Muratori è sicuramente una delle voci più importanti della Sicilia,con una storia musicale lunga e prestigiosa che inizia, molti anni fa, nel 1977, con il gruppo di folk/revival i Cilliri, con cui intraprese un percorso dedito allo studio ed alla riproposizione, come ricercatore e musicista, delle tradizioni popolari siciliane e siracusane in particolare. Il repertorio del gruppo, nato sulla scia di esperienze musicali felici, come quelle della Nuova Compagnia di Canto Popolare o del Canzoniere del Lazio, era composto da canti di lavoro, di lotta, d’amore, filastrocche e ninne nanne. Con i Cilliri Muratori incise due album, Sutta n’velu e Dda bbanna a montagna, che ebbero un discreto successo di critica e vendite.
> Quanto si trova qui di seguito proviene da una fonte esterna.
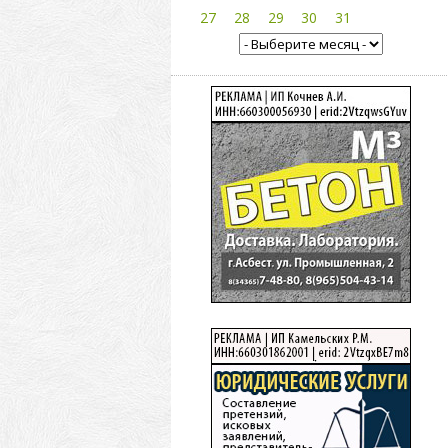
27
28
29
30
31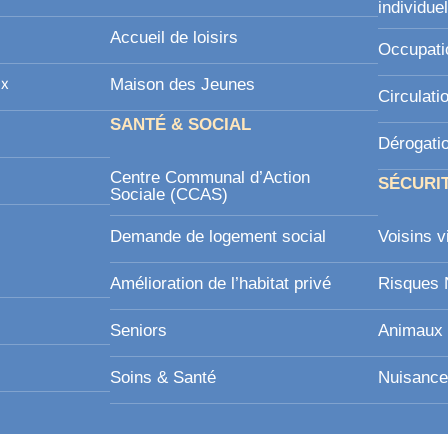
individue
Accueil de loisirs
Occupati
ux
Maison des Jeunes
Circulati
SANTÉ & SOCIAL
Dérogati
Centre Communal d’Action
SÉCURI
Sociale (CCAS)
Demande de logement social
Voisins v
Amélioration de l’habitat privé
Risques 
Seniors
Animaux 
Soins & Santé
Nuisance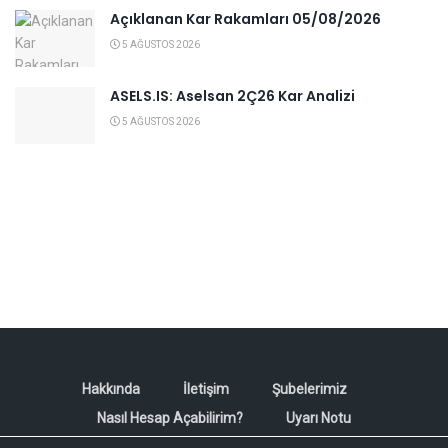
Açıklanan Kar Rakamları 05/08/2026
5 AĞUSTOS 2026
ASELS.IS: Aselsan 2Ç26 Kar Analizi
5 AĞUSTOS 2026
Hakkında
İletişim
Şubelerimiz
Nasıl Hesap Açabilirim?
Uyarı Notu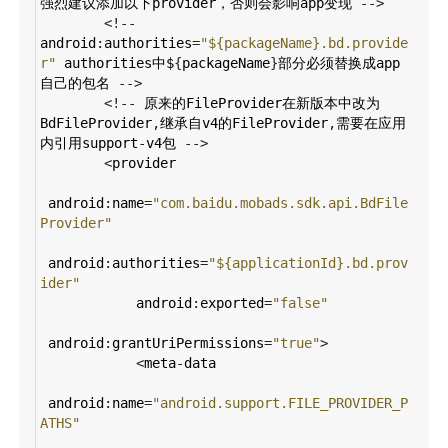
强烈建议添加以下provider，否则会影响app变现
-->
<!--
android
:
authorities
=
"${packageName}.bd.provide
r"
authorities中$
{
packageName
}
部分必须替换成app
自己的包名
-->
<!--
原来的FileProvider在新版本中改为
BdFileProvider
,
继承自v4的FileProvider
,
需要在应用
内引用support
-
v4包
-->
<
provider
android
:
name
=
"com.baidu.mobads.sdk.api.BdFile
Provider"
android
:
authorities
=
"${applicationId}.bd.prov
ider"
android
:
exported
=
"false"
android
:
grantUriPermissions
=
"true"
>
<
meta
-
data
android
:
name
=
"android.support.FILE_PROVIDER_P
ATHS"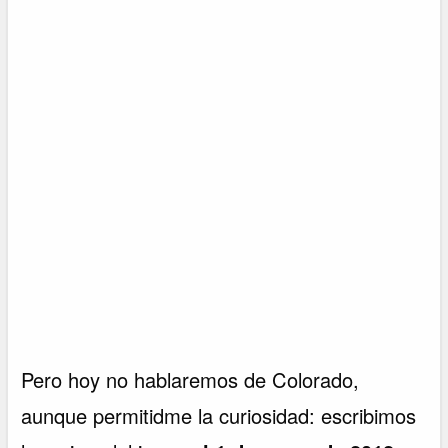
Pero hoy no hablaremos de Colorado,
aunque permitidme la curiosidad: escribimos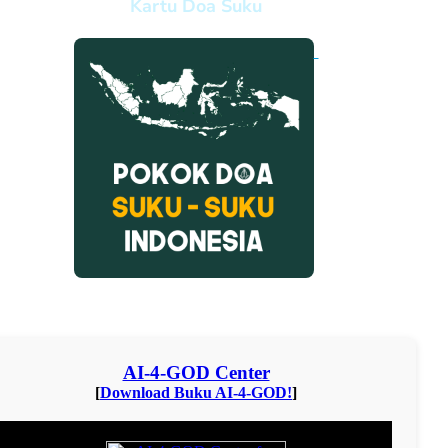
Kartu Doa Suku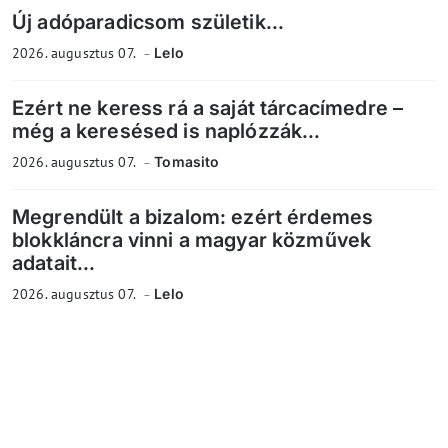
Új adóparadicsom születik...
2026. augusztus 07.
Lelo
Ezért ne keress rá a saját tárcacímedre –
még a keresésed is naplózzák...
2026. augusztus 07.
Tomasito
Megrendült a bizalom: ezért érdemes
blokkláncra vinni a magyar közművek
adatait...
2026. augusztus 07.
Lelo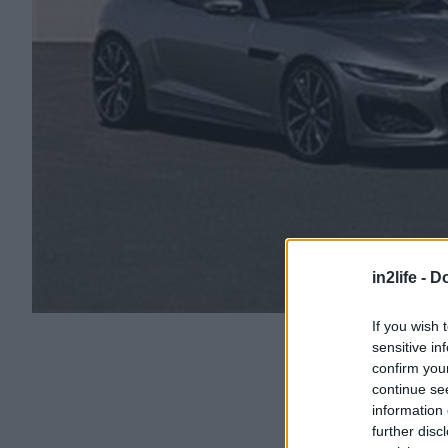
in2life -
Do
If you wish 
sensitive in
confirm you
continue se
information 
further disc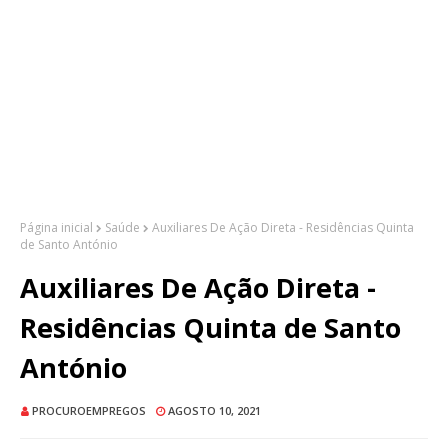
Página inicial
Saúde
Auxiliares De Ação Direta - Residências Quinta
de Santo António
Auxiliares De Ação Direta -
Residências Quinta de Santo
António
PROCUROEMPREGOS
AGOSTO 10, 2021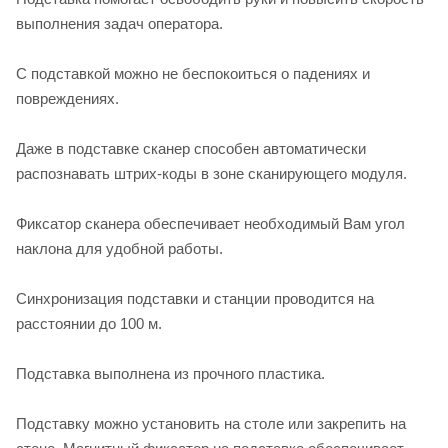
выполнения задач оператора.
С подставкой можно не беспокоиться о падениях и
повреждениях.
Даже в подставке сканер способен автоматически
распознавать штрих-коды в зоне сканирующего модуля.
Фиксатор сканера обеспечивает необходимый Вам угол
наклона для удобной работы.
Синхронизация подставки и станции проводится на
расстоянии до 100 м.
Подставка выполнена из прочного пластика.
Подставку можно установить на столе или закрепить на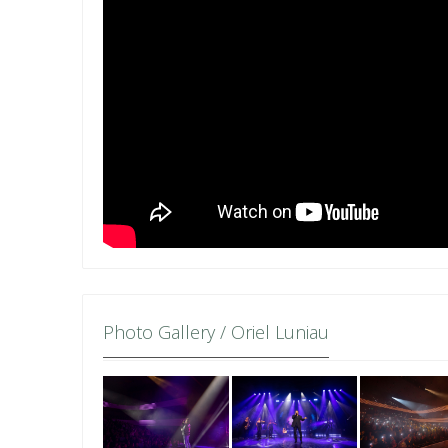
Photo Gallery / Oriel Luniau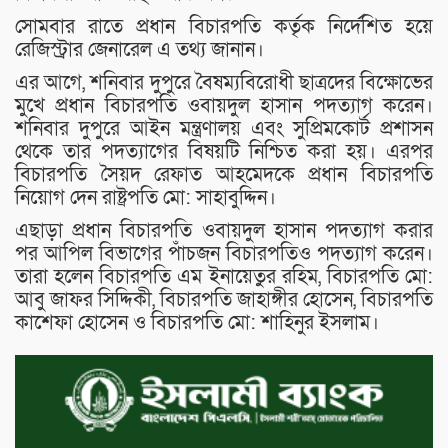
সোমবার রাতে প্রধান বিচারপতি কর্তৃক নির্দেশিত হয়ে
রেজিস্ট্রার জেনারেল এ তথ্য জানান।
এর আগে, শনিবার দুপুরে বৈষম্যবিরোধী ছাত্রদের বিক্ষোভের
মুখে প্রধান বিচারপতি ওবায়দুল হাসান পদত্যাগ করেন।
শনিবার দুপুরে আইন মন্ত্রণালয় এবং সুপ্রিমকোর্ট প্রশাসন
থেকে তার পদত্যাগের বিষয়টি নিশ্চিত করা হয়। এরপর
বিচারপতি সৈয়দ রেফাত আহমেদকে প্রধান বিচারপতি
নিয়োগ দেন রাষ্ট্রপতি মো: সাহাবুদ্দিন।
এছাড়া প্রধান বিচারপতি ওবায়দুল হাসান পদত্যাগ করার
পর আপিল বিভাগের পাঁচজন বিচারপতিও পদত্যাগ করেন।
তারা হলেন বিচারপতি এম ইনায়েতুর রহিম, বিচারপতি মো:
আবু জাফর সিদ্দিকী, বিচারপতি জাহাঙ্গীর হোসেন, বিচারপতি
কাশেফা হোসেন ও বিচারপতি মো: শাহিনুর ইসলাম।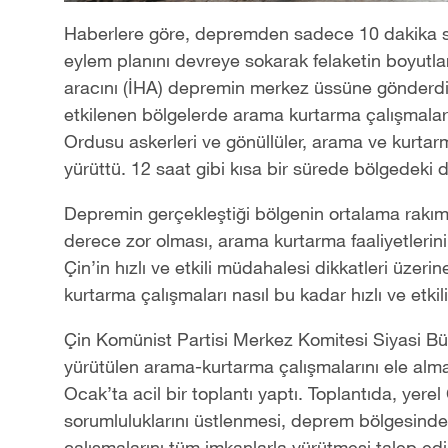
Haberlere göre, depremden sadece 10 dakika so
eylem planını devreye sokarak felaketin boyutlar
aracını (İHA) depremin merkez üssüne gönderdi
etkilenen bölgelerde arama kurtarma çalışmaların
Ordusu askerleri ve gönüllüler, arama ve kurtar
yürüttü. 12 saat gibi kısa bir sürede bölgedeki 
Depremin gerçekleştiği bölgenin ortalama rakım
derece zor olması, arama kurtarma faaliyetlerini
Çin
’
in hızlı ve etkili müdahalesi dikkatleri üzeri
kurtarma çalışmaları nasıl bu kadar hızlı ve etkili
Çin Komünist Partisi Merkez Komitesi Siyasi B
yürütülen arama-kurtarma çalışmalarını ele alm
Ocak’ta acil bir toplantı yaptı. Toplantıda, yere
sorumluluklarını üstlenmesi, deprem bölgesind
çalışmalarını tüm imkanlarla yürütmesi talep edil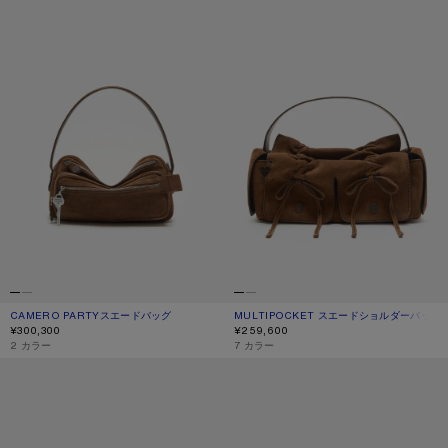
CAMERO PARTYスエードバッグ
現在の色： コニャックブラウン
価格: ¥300,300.
MULTIPOCKET スエードショルダーバッグ
現在の色： コニャックブラウン
価格: ¥259,600.
¥300,300
¥259,600
,
2 カラー
,
7 カラー
MULTIPOCKET スエードマイクロバッグ
マルチポケット マイクロバッグ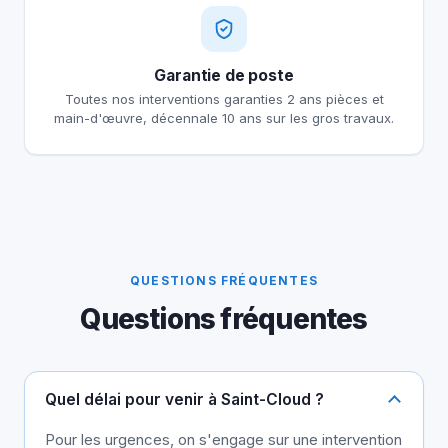
Garantie de poste
Toutes nos interventions garanties 2 ans pièces et
main-d'œuvre, décennale 10 ans sur les gros travaux.
QUESTIONS FRÉQUENTES
Questions fréquentes
Quel délai pour venir à Saint-Cloud ?
Pour les urgences, on s'engage sur une intervention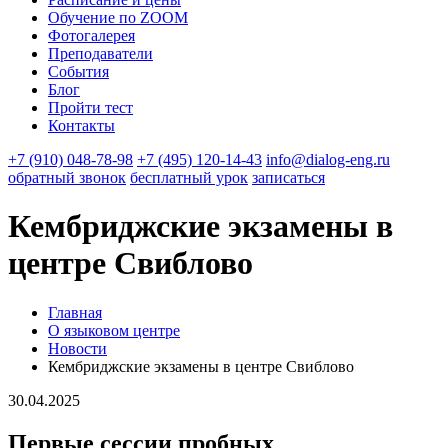
Обучение по ZOOM
Фотогалерея
Преподаватели
События
Блог
Пройти тест
Контакты
+7 (910) 048-78-98
+7 (495) 120-14-43
info@dialog-eng.ru
обратный звонок
бесплатный урок
записаться
Кембриджские экзамены в
центре Свиблово
Главная
О языковом центре
Новости
Кембриджские экзамены в центре Свиблово
30.04.2025
Первые сессии пробных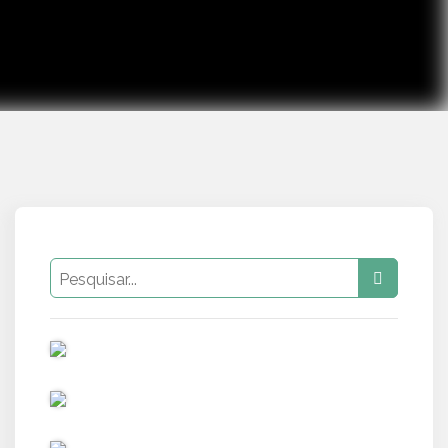
PUB
PUB
PUB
Terminata questa esperienza nel 1982, l’artista decide di elaborare un percorso più personale che, partendo da una matrice etnica, desse spazio alla sua vena di compositore ed autore. Nel volgere di pochi anni, rielaborando con fantasia ed erudizione, vari generi musicali, come il pop, il jazz, l’elettronica e, naturalmente, il folclore della sua isola e di altre nazioni, riesce a pubblicare, con la major Cgd Warner due album di rara bellezza che gli valgono recensioni entusiastiche nei più importanti magazine musicali nazionali e tours internazionali in cui viene considerato come una sorta di nuovo Fabrizio De André. Gli album citati sono Canti e incanti del 1994 con cui vince il Premio Nazionale Piero Ciampi, riconoscimento del valore pari al Premio Tenco, e Stella maris del 1996. Cominciano in questi anni le sue collaborazioni con musicisti del calibro di Riccardo Tesi, che inciderà, con Banda Italiana, molti suoi brani come Thapsos e Lune (per citare i più famosi), Daniele Sepe, Elena Ledda, Claudio Fossati, Il Parto delle Nuvole Pesanti,etc.
Molte sue canzoni e musiche diventano colonne sonore per la televisione (La piovra 7)o per il cinema. Con il recente film Liscio, Muratori ha avuto la nomination al David di Donatello del 2007 per la migliore canzone originale con il brano Lune.
Nel 2001 pubblica il cd Plica colonica, non tagliate quella treccia, denso di suoni e colori, in cui modernità ed echi antichi sonori si mescolano perfettamente creando emozioni ripetute ad ogni ascolto. Il dialetto diventa lingua da far conoscere ed amare, il folk di un tempo si supera e diviene canzone d’autore, in cui i suoni della tradizione diventano musica senza confini. Nel marzo del 2008 pubblica La padrona del giardino che viene presentato con grandissimo successo a New York, Montreal e Quebec City e recensito entusiasticamente su Repubblica, Avvenire e Giornale di Sicilia. La libreria Piermario&Co. è l’unica tappa del Lazio in cui Muratori presenta questo importante lavoro, per poi proseguire per un tour che lo porterà a Firenze e nel nord Italia.
Molte sono le tematiche presenti in questo album che ha sullo sfondo una Sicilia difficile da redimere, patria di una lingua apparentemente di nessuno, ma che può essere condivisa grazie anche alla musica che la rivitalizza .Il messaggio più evidente è che bisogna dare il giusto peso alle parole e ad un loro uso intelligente. Inoltre, l’autore ci invita a riscoprire la danza, i suoni ed i ritmi -anche inconsciamente- per superare l’angoscia dell’oggi. Non mancano nemmeno temi di scottante attualità come si nota ascoltando il brano Nassyria.